Bill Callahan assinalou a passagem do tempo em Lisboa
Tudo o que circunda a música de Bill Callahan e a sua vida parece estar relacionado com a passagem do tempo. A certa altura do concerto que deu no Teatro Tivoli, em Lisboa, no passado dia 14 de Abril, relembra-nos que já se tinham passado alguns anos desde a sua última visita ao nosso país — mais especificamente nove, desde que passou pelo Cinema São Jorge para apresentar o perfeito Dream River.
Agora, do outro lado da Avenida da Liberdade, exercita o seu humor seco para nos dizer que fica feliz por ver que os plátanos que havia plantado da última vez já estão crescidos. “Plantei outras coisas desta vez, vamos ver como estão daqui a 20 anos”, brinca com o público, que rejubila ao pensar que Callahan pretende prosseguir com a sua prolífica carreira, que se encontra agora num segundo período de lançamentos contínuos (começando com Shepherd in a Sheepskin Vest, de 2019, e passando por um álbum conjunto com Bonnie Prince Billy), depois de uma pausa de cinco anos assinalada por desenvolvimentos familiares que lhe trouxeram um renovado fascínio pelo quotidiano e pelas relações interpessoais.
A sua fonte criativa inesgotável daria azo a muitas canções e muitas horas de concerto, mas o mote do espectáculo foi YTI⅃AƎЯ (escrito desta mesma forma), o seu décimo nono (incluindo os lançamentos sob o nome de Smog) e mais recente álbum de estúdio. Foi com ele que começou, tocando as três primeiras canções de seguida, assim como o havia feito há nove anos com Dream River.
Mesmo para quem não conheça bem as suas canções, elas têm o dom de ser facilmente assimiladas, revelando os seus exímios dotes de compositor.
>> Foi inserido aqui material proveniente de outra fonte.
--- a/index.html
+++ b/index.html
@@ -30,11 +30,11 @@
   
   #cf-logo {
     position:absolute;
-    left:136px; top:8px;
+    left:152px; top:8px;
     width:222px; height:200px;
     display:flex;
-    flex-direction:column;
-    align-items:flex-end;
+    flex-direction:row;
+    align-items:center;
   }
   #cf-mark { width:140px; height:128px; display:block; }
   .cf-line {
São canções que se revelam aos poucos, seja pelas histórias que nos deixam na ponta da cadeira (“My car broke down / In front of my house / I was turning it over and over / And an older man came runnin’ out / He said “Don’t you do that, son / You’ll only make it worse” inicia a arrepiante “The Mackenzies”) como pelas melodias ora doces, ora desérticas, e pelo ritmo controlado pelo mago e baterista Jim White, dos Dirty Three.
A guitarra de Callahan é a base de tudo, à volta da qual os outros instrumentos parecem principalmente adicionar textura. O saxofone soprado suavemente por Dustin Laurenzi e a bateria, principalmente quando tocada com vassourinhas, emulavam uma brisa, sendo mais um marco plácido da passagem do tempo. Em canções como “Everyway”, a segunda guitarra de Matt Kinsey, plena de efeitos, trazia uma sensibilidade country para as composições, ecoando e abrindo espaço para a incontornável voz do cantor, áspera mas sedutora como uma fumaça grossa. Por vezes, parecia que estávamos a assistir a um concerto do Roadhouse de David Lynch.
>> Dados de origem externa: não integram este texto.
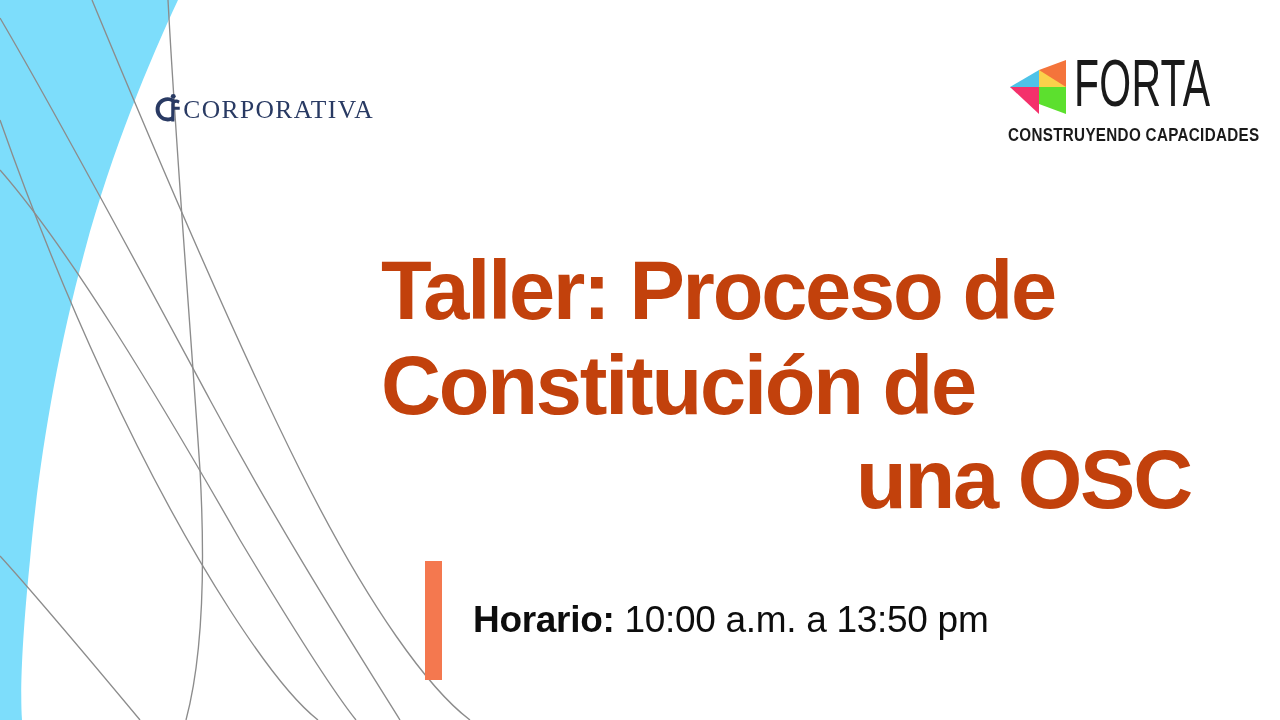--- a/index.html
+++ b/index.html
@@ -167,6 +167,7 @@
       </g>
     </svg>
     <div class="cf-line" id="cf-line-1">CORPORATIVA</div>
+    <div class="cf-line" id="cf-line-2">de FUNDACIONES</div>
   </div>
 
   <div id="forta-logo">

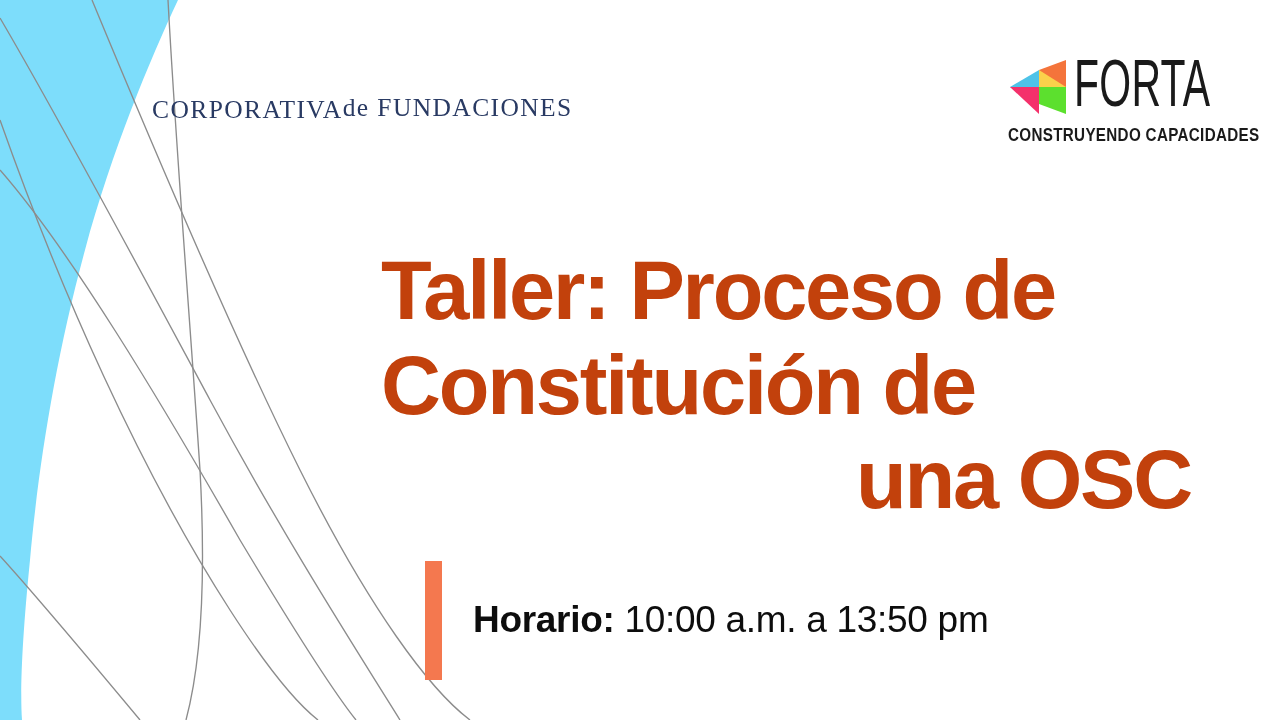--- a/index.html
+++ b/index.html
@@ -199,7 +199,7 @@
     <div id="accent-bar"></div>
     <div id="details-text">
       <div class="detail-row">
-        <span class="detail-label">Horario:</span><span class="detail-value"> 10:00 a.m. a 13:50 pm</span>
+        <span class="detail-label">Proceso:</span><span class="detail-value"> 10:00 a.m. a 13:50 pm</span>
       </div>
     </div>
   </div>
“Se gostaram desta, acho que vão adorar esta”, diz antes de se atirar a uma versão desconstruída, mas ainda assim adorável, de “Small Plane”, um dos grandes momentos de Dream River. Sem pressa e sem artifícios, pequenas epifanias desdobram-se nas fáceis frases proferidas por Callahan, que nos leva consigo numa pequena aeronave. Se na vida real tal seria impossível, dentro das suas canções cabemos todos. “I really am a lucky man”, canta, num tom desafectado. Sortudos são também aqueles que se relacionam com a sua música e encontram nela estes pequenos tesouros.
Ocasionalmente, a placidez é entrecortada por momentos de maior desprendimento, como no caso da intensa e ameaçadora “Partition”, que arrancou uma entusiasta ovação do público. A última canção antes do encore, “Planets”, incluiu uma ponte instrumental que apontou ao cosmos com uma gravidade até então não sentida, em que cada músico em palco experimentou diferentes formas de transcendência através da música. Mas mesmo nesses momentos, o caos e ruído parecem ser controlados e aprumados, ajustando-se à realidade de Bill Callahan.
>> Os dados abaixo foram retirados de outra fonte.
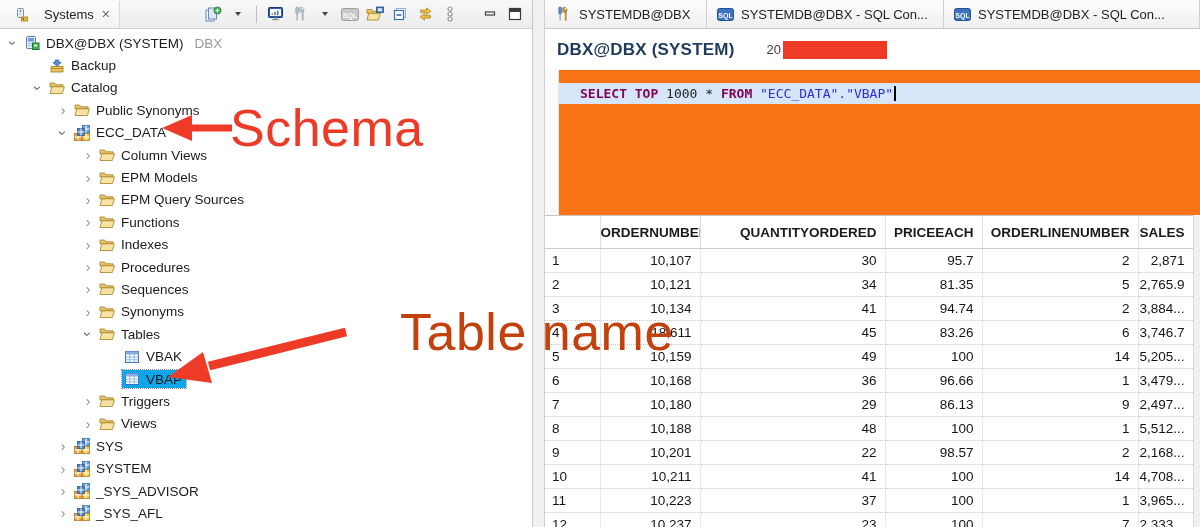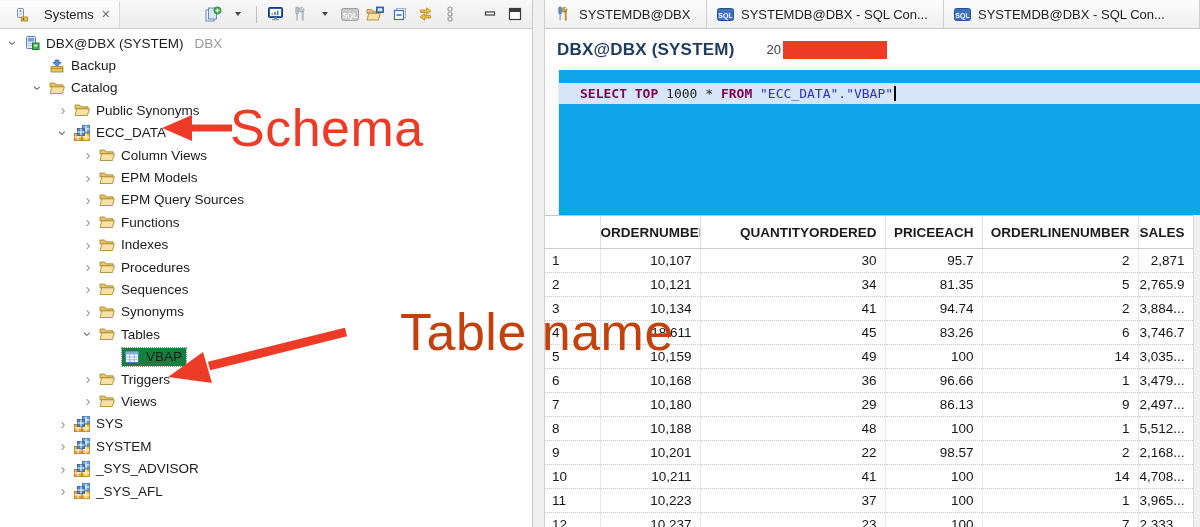--- a/index.html
+++ b/index.html
@@ -47,7 +47,7 @@
   .title-suffix{margin-left:32px;font-size:13px;color:#3c3c3c;}
   .redaction{width:104px;height:18px;margin-left:2px;}
 
-  .sql-editor{position:absolute;left:0;top:70px;right:0;height:145px;background:#0ea5e9;}
+  .sql-editor{position:absolute;left:0;top:70px;right:0;height:145px;background:#f97316;}
   .sql-gutter{position:absolute;left:0;top:0;bottom:0;width:13px;background:#fafafa;border-right:1px solid #e8e8e8;}
   .sql-line{position:absolute;left:14px;right:0;top:13px;height:21px;background:#d7e5f8;
             display:flex;align-items:center;padding-left:21px;

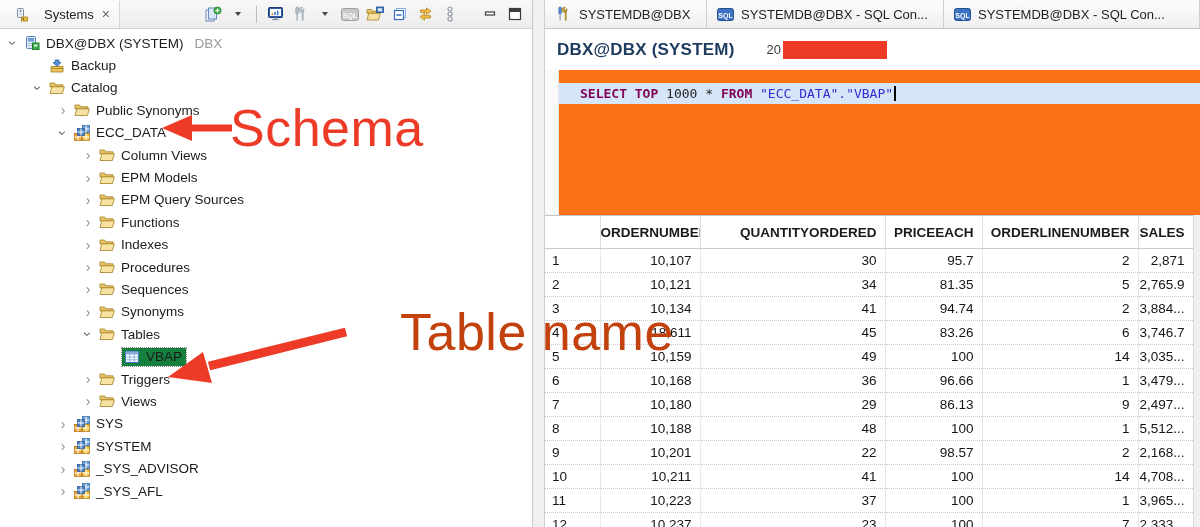--- a/index.html
+++ b/index.html
@@ -358,6 +358,19 @@
               </svg>
             </span>
             <span>Tables</span>
+          </span>
+        </div>
+        <div class="tree-row" style="padding-left: 104px;">
+          <span class="chev none">›</span>
+          <span class="tree-body">
+            <span class="ticon">
+              <svg width="16" height="16" viewBox="0 0 16 16">
+                <rect x="1.5" y="2.5" width="13" height="11" fill="#fff" stroke="#3a6ebf"></rect>
+                <rect x="1.5" y="2.5" width="13" height="3" fill="#85aede"></rect>
+                <path d="M5.8 2.5V13.5M10.2 2.5V13.5M1.5 8H14.5M1.5 10.8H14.5" stroke="#85aede" stroke-width="0.9" fill="none"></path>
+              </svg>
+            </span>
+            <span>VBAK</span>
           </span>
         </div>
         <div class="tree-row" style="padding-left: 104px;">

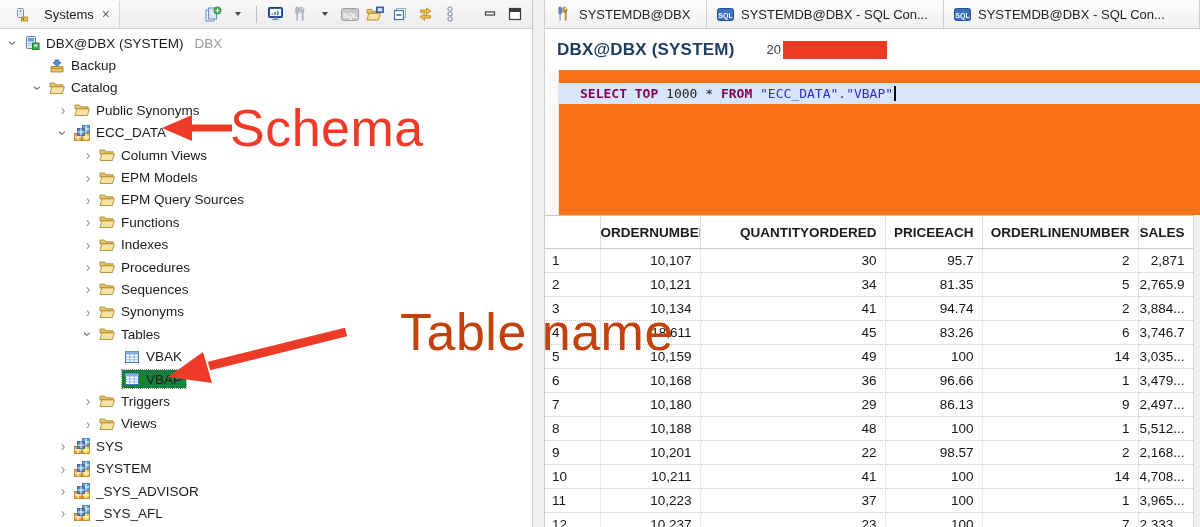--- a/index.html
+++ b/index.html
@@ -598,7 +598,7 @@
               <td class="">49</td>
               <td class="">100</td>
               <td class="">14</td>
-              <td class="">3,035...</td>
+              <td class="">5,205...</td>
             </tr>
             <tr>
               <td class="rownum">6</td>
Numa verdadeira estrutura cinemática, o concerto que começou com “First Bird” quase termina com “Too Many Birds”, obviamente celebrada como um dos seus maiores sucessos. De apenas um passamos para tantos, que chegam a vergar os ramos da árvore na qual poisam. Canção a canção, foi-se enchendo o coração da audiência, que aplaudiu fortemente até à última, a gingona “Natural Information”. Ironicamente, para um concerto e canções que lidam tanto com a passagem do tempo, a mais de hora e meia de espectáculo passou a voar. Aguardamos pela próxima semeadura de Bill Callahan. Até lá, deixemos as plantas crescer.
Infelizmente, não nos foi possível obter registos fotográficos do espectáculo.